__PASSAGE SHOWN__.
══════════

[Date Prev][Date Next][Thread Prev][Thread Next][Date Index][Thread Index]
Re: parallelization of ./configure compiler test processes
From: |
Thomas Jahns |
Subject: |
Re: parallelization of ./configure compiler test processes |
Date: |
Thu, 30 Mar 2023 01:05:36 +0200 |
Hello Danny,
I spent some time thinking about improvements to autoconf configure scripts
(while waiting for builds to proceed). In my view, it is currently still easier
to seek small efficiency gains that, in sum, could still improve run-time
substantially than parallelizing the whole would be, because there is so much
often untapped potential:
* Use bash builtin shell commands to fork and especially exec less. In modern
systems with comparatively fast data paths compared to anything that affects
resource control, like changing memory mappings, dropping caches etc., syscalls
can be a substantial source of slow down.
* Use TMPDIR to prevent temporary files from hitting disk (use /dev/shm or
similar instead of /tmp)
* In the case of spack I've seen substantial improvements from running the
whole build in /dev/shm and think spack should at least mention the possibility
for systems with substantial amounts of RAM (and guess what kind of system many
sites using spack just happen to have?).
* The gcc option -pipe is similarly helpful to get build phases to start as
soon as possible.
I'm writing this, because I feel that quite a few bright minds went for the
all-or-nothing goal of successful parallelization only to end up with
something, if at all, that did not make it into general use, when smaller,
incremental improvements can be introduced with much less risk in terms of
correctness.
And, especially in the context of a package manager that has almost full
control about what factors into the build but is outside the source tree of
each package, I feel it's very useful to think about the whole machinery to be
up for improvements.
Regarding parallelization for autoconf in particular, I think autoconf could
very much benefit from having first more explicit effects of each macro, i.e.
which variables end up being set, which file will be appended to etc. To my
knowledge this is mostly well documented for the human reader, but not
programmatically available in the M4 phase at all. E.g. if the script
generation "knew" that some test macro invocations only affected confdefs.h via
some atomic write, and no macro affecting some shell variable of consequence
was in between, those tests could indeed safely be performed in parallel, as
far as I can see.
Also, there is a discussion of this particular topic on this mailing list
started by Paul Eggert on June 14, 2022, Message-ID:
<b2d57714-3519-7929-7ddf-34c4ca774f5e@cs.ucla.edu>
Kind regards,
Thomas
> On Mar 29, 2023, at 22:12 , Danny McClanahan <dmcc2@hypnicjerk.ai> wrote:
>
> Hello autoconf,
>
> I work on a cross-platform package manager named spack (https://spack.io)

══════════

__EXERCISE TASK A__. Report every line of the records that contains the word "standing", treating uppercase and lowercase letters as different.
The mailing list reply and the records were taken from unrelated sources.

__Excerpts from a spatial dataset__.
══════════

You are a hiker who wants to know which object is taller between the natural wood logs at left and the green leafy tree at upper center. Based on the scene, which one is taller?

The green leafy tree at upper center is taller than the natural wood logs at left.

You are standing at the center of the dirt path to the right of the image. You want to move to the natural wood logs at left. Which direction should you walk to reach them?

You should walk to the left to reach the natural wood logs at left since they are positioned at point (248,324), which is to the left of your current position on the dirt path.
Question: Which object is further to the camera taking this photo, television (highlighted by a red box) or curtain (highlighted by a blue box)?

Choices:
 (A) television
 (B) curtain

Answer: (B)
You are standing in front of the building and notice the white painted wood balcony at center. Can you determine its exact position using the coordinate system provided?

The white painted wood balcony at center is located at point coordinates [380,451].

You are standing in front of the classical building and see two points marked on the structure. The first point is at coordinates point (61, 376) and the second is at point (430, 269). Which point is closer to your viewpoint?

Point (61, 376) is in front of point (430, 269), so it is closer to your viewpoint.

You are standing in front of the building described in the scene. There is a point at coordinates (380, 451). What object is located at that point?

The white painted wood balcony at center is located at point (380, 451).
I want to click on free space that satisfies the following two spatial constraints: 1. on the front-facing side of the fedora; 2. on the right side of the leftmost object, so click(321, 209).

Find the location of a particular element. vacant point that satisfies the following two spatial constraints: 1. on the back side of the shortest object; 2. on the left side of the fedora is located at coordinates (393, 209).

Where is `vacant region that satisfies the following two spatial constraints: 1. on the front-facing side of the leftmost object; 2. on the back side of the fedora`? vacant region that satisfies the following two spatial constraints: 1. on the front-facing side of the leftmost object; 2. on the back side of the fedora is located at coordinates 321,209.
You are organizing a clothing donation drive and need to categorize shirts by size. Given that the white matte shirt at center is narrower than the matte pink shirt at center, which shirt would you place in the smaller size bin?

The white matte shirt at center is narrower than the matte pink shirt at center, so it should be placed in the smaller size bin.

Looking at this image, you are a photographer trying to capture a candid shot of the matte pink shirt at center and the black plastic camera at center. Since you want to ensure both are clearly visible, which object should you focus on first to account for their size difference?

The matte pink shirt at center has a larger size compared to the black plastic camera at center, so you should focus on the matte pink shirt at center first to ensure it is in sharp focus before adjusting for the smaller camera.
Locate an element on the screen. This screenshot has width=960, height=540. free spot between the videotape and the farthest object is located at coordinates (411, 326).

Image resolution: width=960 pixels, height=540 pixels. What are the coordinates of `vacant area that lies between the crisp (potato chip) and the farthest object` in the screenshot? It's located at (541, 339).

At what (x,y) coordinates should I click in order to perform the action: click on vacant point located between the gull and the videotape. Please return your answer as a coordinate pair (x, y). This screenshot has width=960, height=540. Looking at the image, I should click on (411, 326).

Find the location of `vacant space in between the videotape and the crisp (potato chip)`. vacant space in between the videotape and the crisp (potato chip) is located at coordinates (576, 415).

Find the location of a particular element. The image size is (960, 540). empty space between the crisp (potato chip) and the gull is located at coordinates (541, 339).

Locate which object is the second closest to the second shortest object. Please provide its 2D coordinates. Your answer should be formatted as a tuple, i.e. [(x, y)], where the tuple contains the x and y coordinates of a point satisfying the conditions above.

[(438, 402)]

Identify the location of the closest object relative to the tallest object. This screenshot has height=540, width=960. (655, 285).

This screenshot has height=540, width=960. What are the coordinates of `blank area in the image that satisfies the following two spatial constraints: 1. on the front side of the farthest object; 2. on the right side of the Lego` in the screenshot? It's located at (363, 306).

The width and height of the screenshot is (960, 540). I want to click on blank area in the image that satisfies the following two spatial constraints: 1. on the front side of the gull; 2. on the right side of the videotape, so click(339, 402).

══════════

__EXERCISE TASK B__. Set down, word for word, the part of the mailing list reply that opens with the words "Regarding parallelization for" and closes with "each macro, i.e.".

__EXERCISE RESULT A__.
You are standing at the center of the dirt path to the right of the image. You want to move to the natural wood logs at left. Which direction should you walk to reach them?
You are standing in front of the building and notice the white painted wood balcony at center. Can you determine its exact position using the coordinate system provided?
You are standing in front of the classical building and see two points marked on the structure. The first point is at coordinates point (61, 376) and the second is at point (430, 269). Which point is closer to your viewpoint?
You are standing in front of the building described in the scene. There is a point at coordinates (380, 451). What object is located at that point?

__EXERCISE RESULT B__.
Regarding parallelization for autoconf in particular, I think autoconf could
very much benefit from having first more explicit effects of each macro, i.e.